### Prompt
Start at the line below containing "ring pip: (747, 1028)" and stop at the line containing "middle mcp: (1218, 708)". Repeat every line of that stretch exactly, and nothing outside it.

BEGIN

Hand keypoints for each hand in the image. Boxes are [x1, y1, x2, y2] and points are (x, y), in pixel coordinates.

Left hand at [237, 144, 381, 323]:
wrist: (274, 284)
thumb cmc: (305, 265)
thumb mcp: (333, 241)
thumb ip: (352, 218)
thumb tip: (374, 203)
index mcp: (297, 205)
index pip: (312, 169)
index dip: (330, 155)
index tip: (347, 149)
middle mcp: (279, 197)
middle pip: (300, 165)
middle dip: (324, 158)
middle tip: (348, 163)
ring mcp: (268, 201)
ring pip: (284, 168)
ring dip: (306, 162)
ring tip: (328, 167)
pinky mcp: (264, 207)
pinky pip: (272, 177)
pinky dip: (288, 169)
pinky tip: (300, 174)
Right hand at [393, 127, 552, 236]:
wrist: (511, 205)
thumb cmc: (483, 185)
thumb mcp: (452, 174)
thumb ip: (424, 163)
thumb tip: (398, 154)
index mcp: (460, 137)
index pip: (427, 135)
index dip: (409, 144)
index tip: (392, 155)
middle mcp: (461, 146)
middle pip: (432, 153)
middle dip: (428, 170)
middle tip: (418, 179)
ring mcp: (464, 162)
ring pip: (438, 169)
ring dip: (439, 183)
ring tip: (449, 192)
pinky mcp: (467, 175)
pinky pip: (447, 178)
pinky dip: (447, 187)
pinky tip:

END
BEGIN

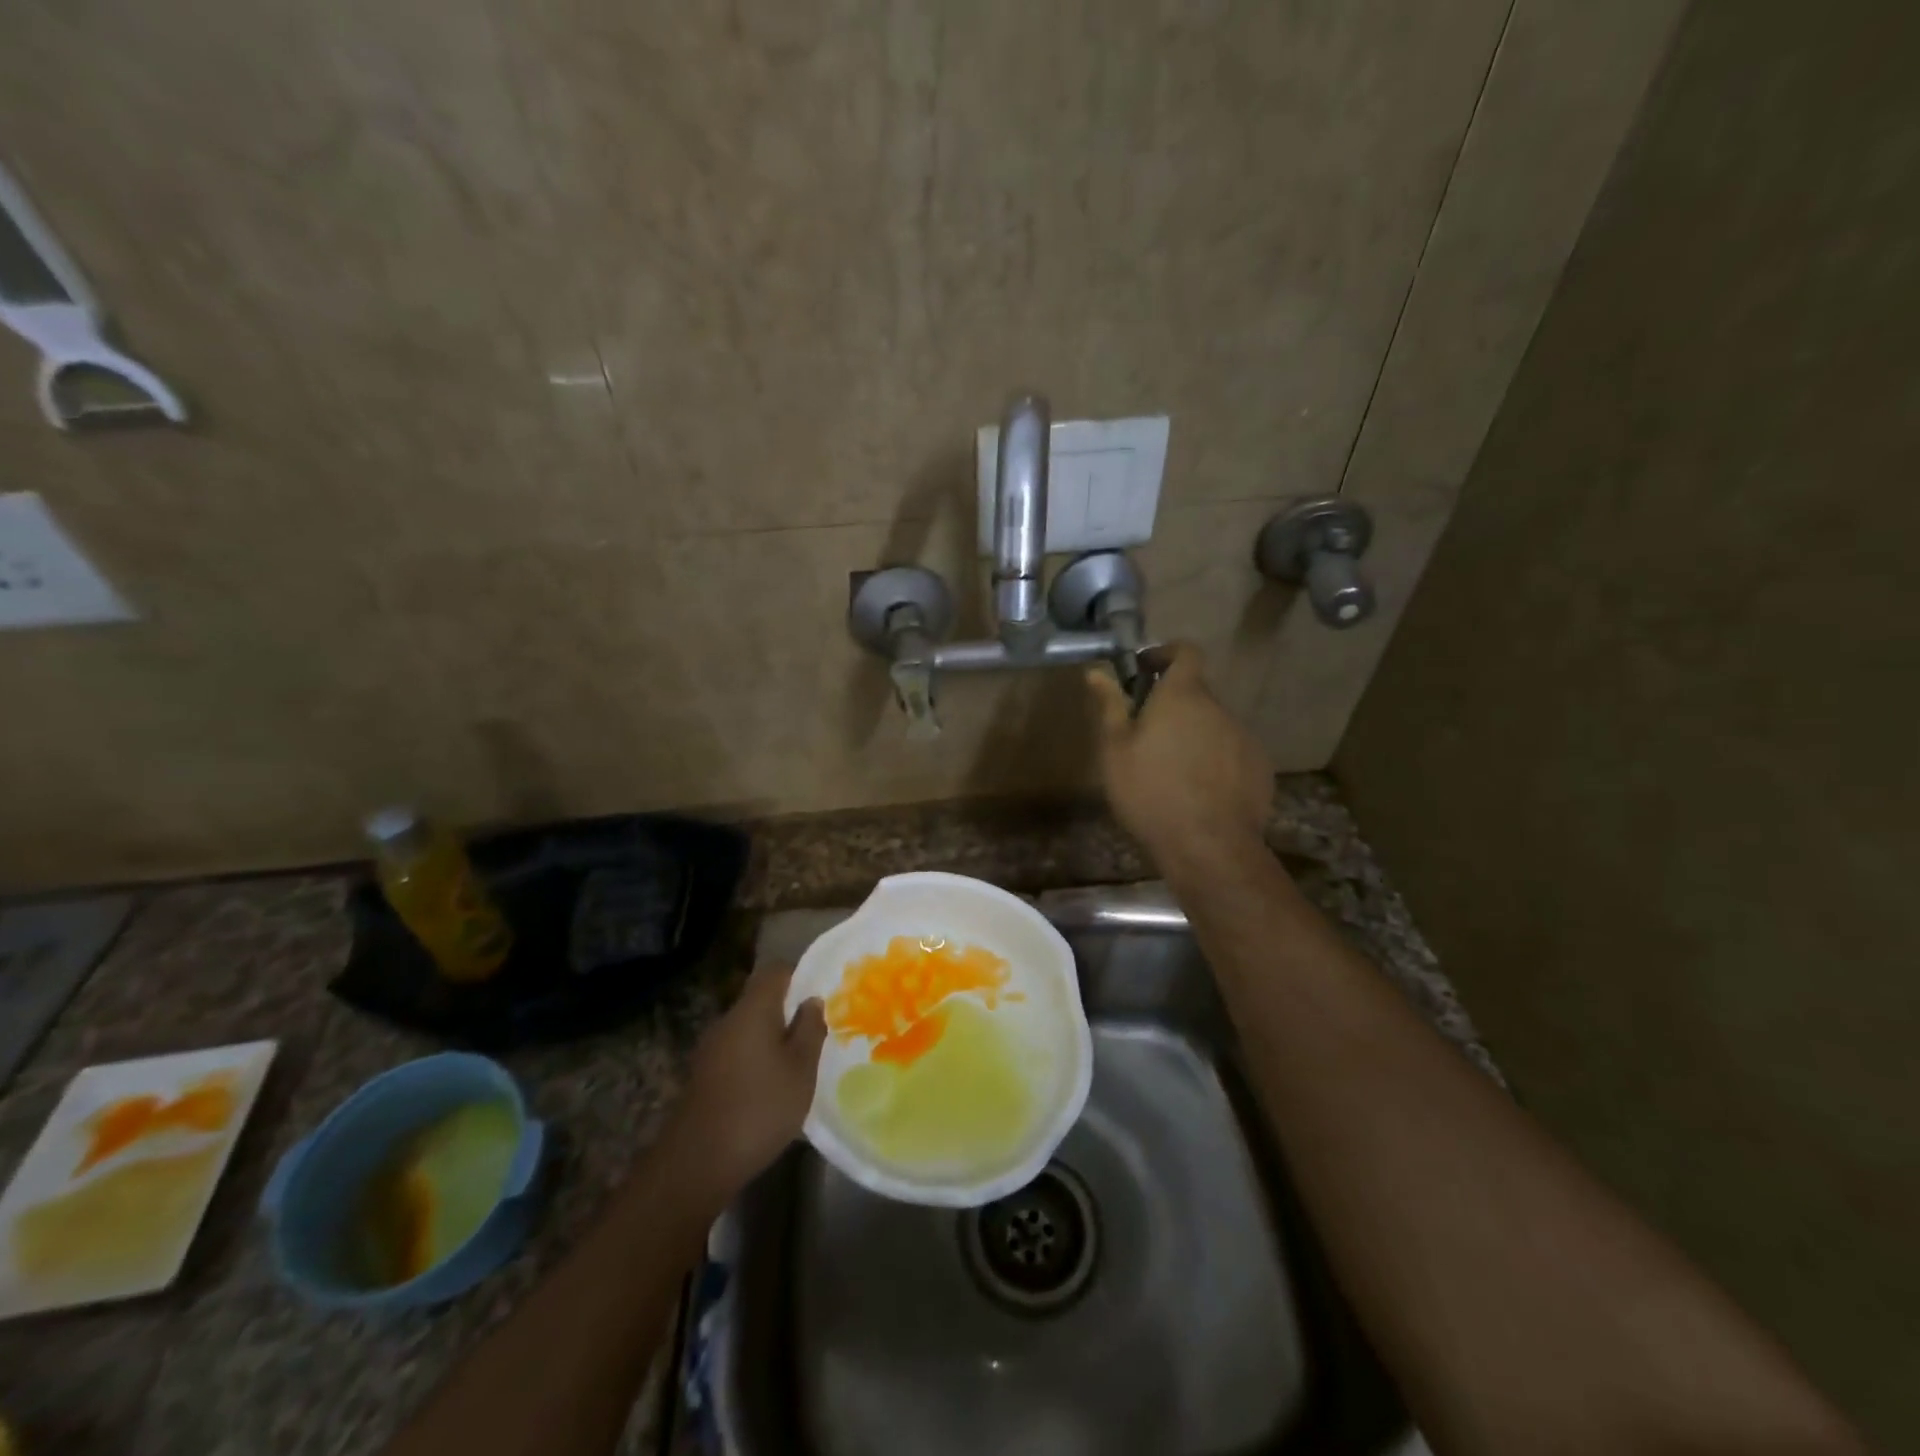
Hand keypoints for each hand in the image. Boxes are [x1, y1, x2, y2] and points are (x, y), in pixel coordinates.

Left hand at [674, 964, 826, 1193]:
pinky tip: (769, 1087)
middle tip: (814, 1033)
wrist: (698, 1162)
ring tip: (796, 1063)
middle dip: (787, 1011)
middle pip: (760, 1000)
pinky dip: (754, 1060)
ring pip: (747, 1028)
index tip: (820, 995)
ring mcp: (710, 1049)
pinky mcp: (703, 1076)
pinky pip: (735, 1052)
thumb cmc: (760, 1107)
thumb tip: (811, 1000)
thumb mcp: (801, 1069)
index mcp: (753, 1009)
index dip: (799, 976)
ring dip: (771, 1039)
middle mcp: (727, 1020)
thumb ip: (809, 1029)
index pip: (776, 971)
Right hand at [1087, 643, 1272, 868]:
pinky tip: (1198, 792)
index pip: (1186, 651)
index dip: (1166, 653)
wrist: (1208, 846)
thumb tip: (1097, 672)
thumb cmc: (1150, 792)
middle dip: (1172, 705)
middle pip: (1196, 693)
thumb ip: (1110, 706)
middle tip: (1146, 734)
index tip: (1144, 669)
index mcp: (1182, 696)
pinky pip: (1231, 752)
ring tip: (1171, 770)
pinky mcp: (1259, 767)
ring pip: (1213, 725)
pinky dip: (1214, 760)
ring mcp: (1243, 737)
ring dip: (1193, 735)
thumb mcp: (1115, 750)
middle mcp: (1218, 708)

END
BEGIN

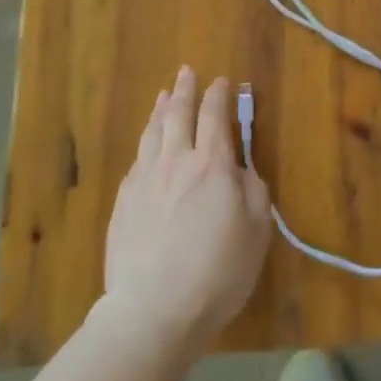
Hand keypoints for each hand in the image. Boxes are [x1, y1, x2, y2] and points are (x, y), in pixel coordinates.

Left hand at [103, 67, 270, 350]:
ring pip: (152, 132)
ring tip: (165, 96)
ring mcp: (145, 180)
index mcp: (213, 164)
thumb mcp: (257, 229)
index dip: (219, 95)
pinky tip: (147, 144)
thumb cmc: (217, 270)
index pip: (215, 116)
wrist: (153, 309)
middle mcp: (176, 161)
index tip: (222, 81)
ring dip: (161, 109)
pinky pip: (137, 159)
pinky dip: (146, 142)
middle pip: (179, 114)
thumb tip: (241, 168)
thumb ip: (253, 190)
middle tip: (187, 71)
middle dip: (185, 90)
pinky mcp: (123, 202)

END

### Answer area
ring pip: (747, 1028)
index tip: (820, 995)
ring mcp: (710, 1049)
pinky mcp: (703, 1076)
pinky pip: (735, 1052)
thumb cmc: (760, 1107)
thumb tip: (811, 1000)
thumb mcp: (801, 1069)
index mcp: (753, 1009)
index dip: (799, 976)
ring dip: (771, 1039)
middle mcp: (727, 1020)
thumb ip: (809, 1029)
index pip: (776, 971)
Right hand at [1087, 643, 1272, 868]:
pinky tip: (1198, 792)
index pip: (1186, 651)
index dip: (1166, 653)
wrist: (1208, 846)
thumb tip: (1097, 672)
thumb cmc: (1150, 792)
middle dip: (1172, 705)
middle pip: (1196, 693)
thumb ip: (1110, 706)
middle tip: (1146, 734)
index tip: (1144, 669)
index mcp: (1182, 696)
pinky pip: (1231, 752)
ring tip: (1171, 770)
pinky mcp: (1259, 767)
ring pip: (1213, 725)
pinky dip: (1214, 760)
ring mcp: (1243, 737)
ring dip: (1193, 735)
thumb mcp: (1115, 750)
middle mcp: (1218, 708)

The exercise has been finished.